Dejad que el río fluya abre una puerta interesante a la histórica tragedia que rodea a este pueblo, pero su retrato de la toma de conciencia de una joven sami sabe a poco. La película, bienintencionada, no acaba de amarrar ni su contexto histórico y ni su asunto central: el íntimo trauma y la culpa por no querer ser quien eres. La historia y el punto de vista abren posibilidades que Ole Giæver, director y guionista de esta película de producción noruega, no acaba de encauzar, sin lograr imprimir suficiente peso a un relato dramático marcado por los complejos de raza y el trágico destino de los sami.

Imagen de 'Dejad que el río fluya'

La historia se centra en una joven que de forma azarosa decide embarcarse en la lucha para frenar la construcción de una planta hidroeléctrica en el río Alta, en Finnmark, un lugar clave para la vida animal de Laponia. Esos hechos nos remiten a los años setenta y al despertar de una temerosa y tímida joven profesora que se debate entre la necesidad seguir adelante y la llamada de sus orígenes, marcados desde la primera secuencia por la fatalidad. Ole Giæver introduce un personaje clave, un primo activista, cuya importancia en el relato no acaba de encontrar su sitio.

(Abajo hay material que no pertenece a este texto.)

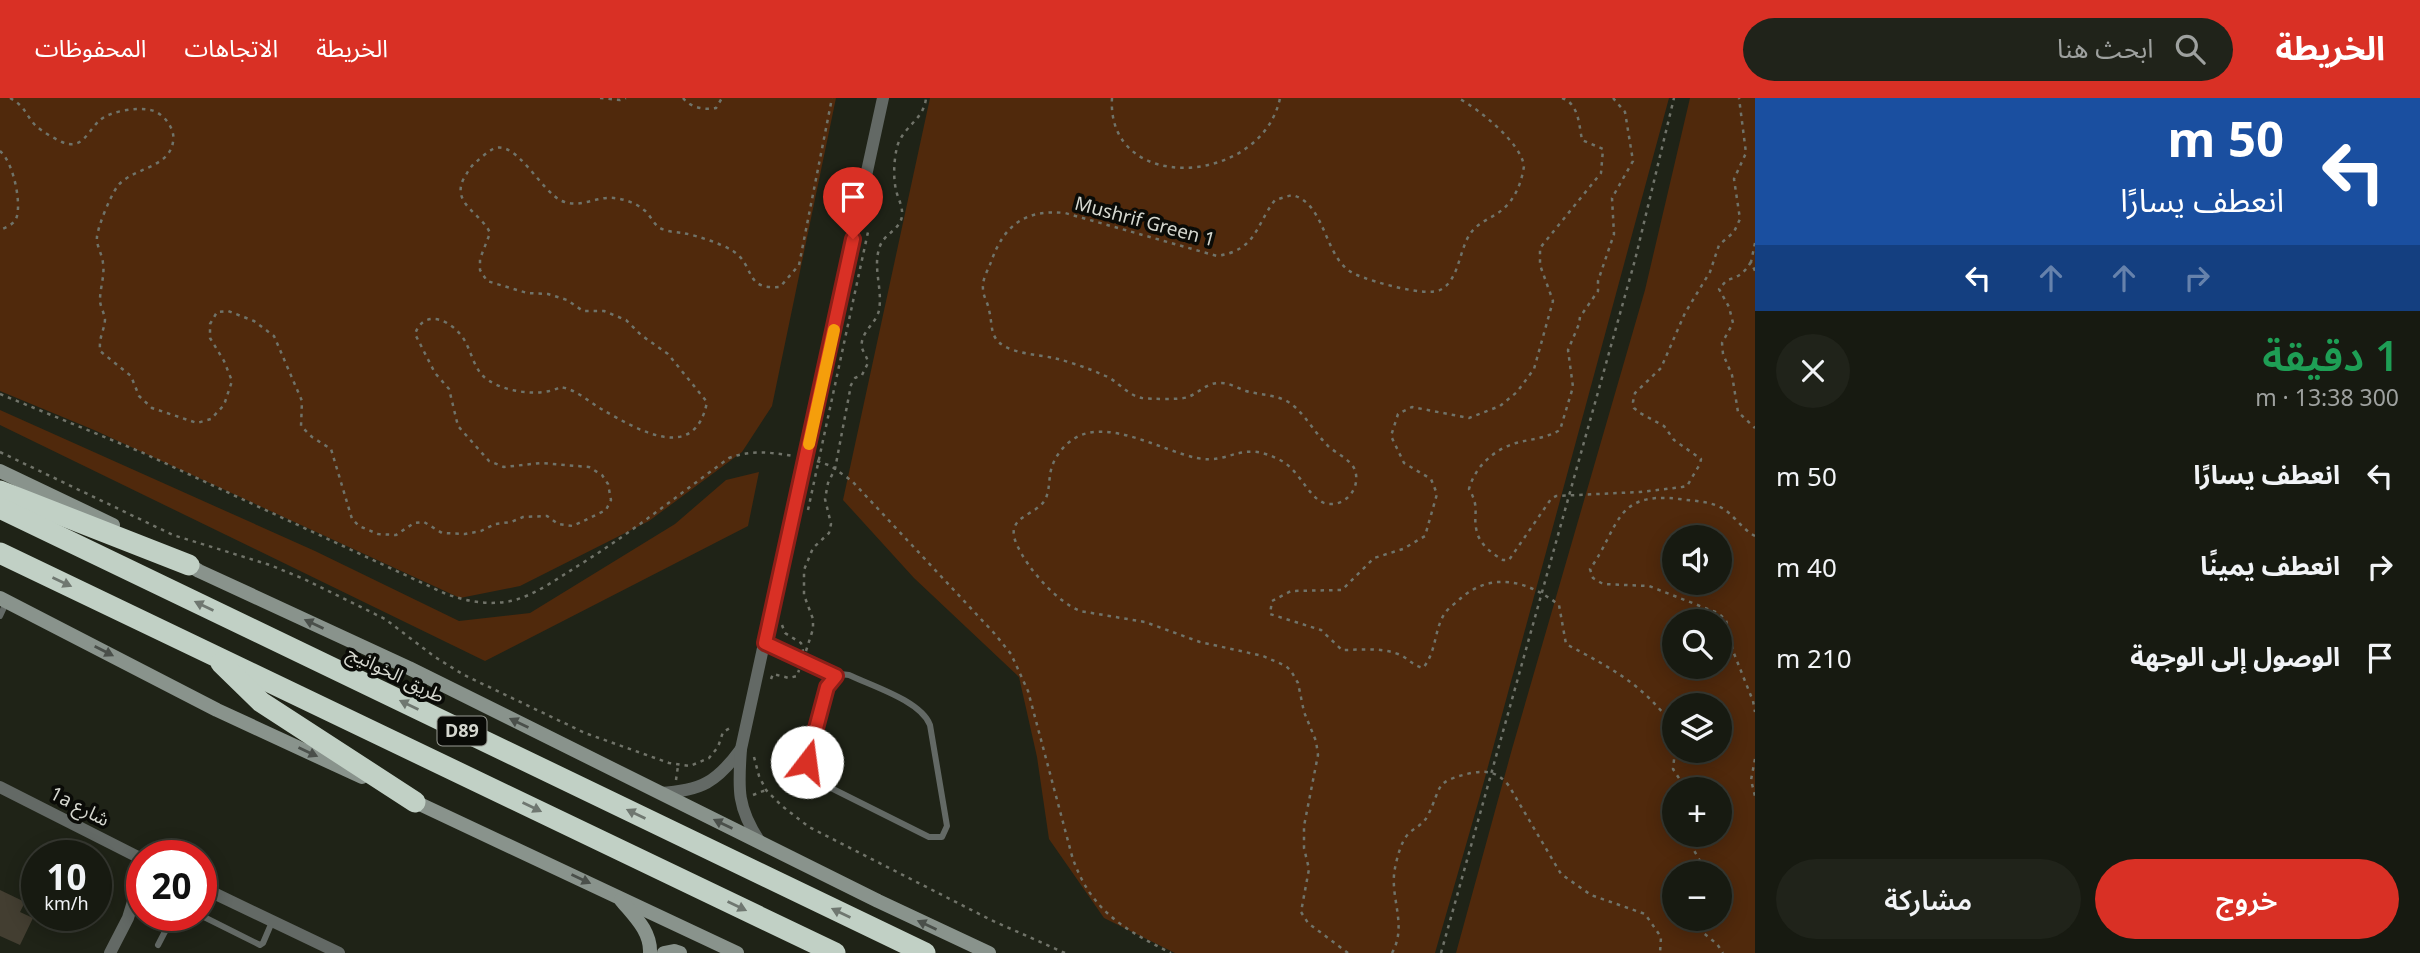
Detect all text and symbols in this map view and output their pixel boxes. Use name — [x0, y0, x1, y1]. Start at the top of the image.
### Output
search box — [1743, 18, 2233, 81]
text: الخريطة — [2275, 25, 2385, 70]
text: ابحث هنا — [2057, 30, 2153, 66]
icon: search — [2171, 30, 2209, 68]
text: المحفوظات — [35, 31, 146, 64]
text: الاتجاهات — [184, 31, 278, 64]
text: الخريطة — [316, 31, 388, 64]
text: 50 m — [2167, 105, 2284, 171]
icon: left — [2308, 126, 2399, 217]
pin — [823, 167, 883, 239]
icon: arrive — [834, 178, 872, 216]
text: انعطف يسارًا — [2120, 178, 2284, 221]
street label: Mushrif Green 1 — [1072, 190, 1218, 252]
icon: left — [1959, 259, 1997, 297]
icon: ahead — [2032, 259, 2070, 297]
icon: ahead — [2105, 259, 2143, 297]
icon: right — [2178, 259, 2216, 297]
text: 1 دقيقة — [2262, 326, 2399, 383]
button: close — [1776, 334, 1850, 408]
text: 300 m · 13:38 — [2255, 381, 2399, 413]
text: انعطف يسارًا — [2194, 456, 2340, 492]
icon: left — [2361, 457, 2399, 495]
text: 50 m — [1776, 458, 1837, 494]
map controls — [1662, 525, 1732, 931]
button: sound — [1662, 525, 1732, 595]
text: انعطف يمينًا — [2200, 547, 2340, 583]
icon: right — [2361, 548, 2399, 586]
text: 40 m — [1776, 549, 1837, 585]
one-way arrow — [52, 576, 72, 588]
one-way arrow — [194, 601, 214, 612]
button: search — [1662, 609, 1732, 679]
one-way arrow — [304, 618, 324, 630]
text: الوصول إلى الوجهة — [2130, 638, 2340, 674]
street label: طريق الخوانيج — [342, 639, 449, 711]
icon: arrive — [2361, 639, 2399, 677]
text: 210 m — [1776, 640, 1852, 676]
one-way arrow — [94, 646, 114, 657]
button: layers — [1662, 693, 1732, 763]
one-way arrow — [399, 699, 419, 711]
road number: D89 — [438, 716, 486, 746]
one-way arrow — [509, 718, 529, 729]
position arrow — [770, 725, 844, 799]
one-way arrow — [298, 746, 318, 758]
button: + — [1662, 777, 1732, 847]
street label: 1a شارع — [45, 780, 114, 833]
one-way arrow — [522, 801, 542, 813]
one-way arrow — [626, 809, 646, 820]
one-way arrow — [713, 819, 733, 830]
speed limit sign: 20 — [126, 840, 217, 931]
text: 10 — [46, 853, 87, 900]
button: مشاركة — [1776, 859, 2081, 939]
button: خروج — [2095, 859, 2399, 939]
button: − — [1662, 861, 1732, 931]
one-way arrow — [571, 874, 591, 885]
text: km/h — [44, 891, 89, 915]
one-way arrow — [727, 900, 747, 912]
one-way arrow — [831, 907, 851, 919]
one-way arrow — [917, 919, 937, 930]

Dejad que el río fluya apunta maneras, pero fluir no fluye, y finalmente no logra ir más allá de la reivindicación de las ropas tradicionales sami, que se presentan como metáfora de los miedos y complejos de un pueblo que es objeto de burla por los vivos colores y ornamentos de sus indumentarias. Lamentablemente, la película deja escapar esos símbolos y paradojas de una historia de racismo nórdico.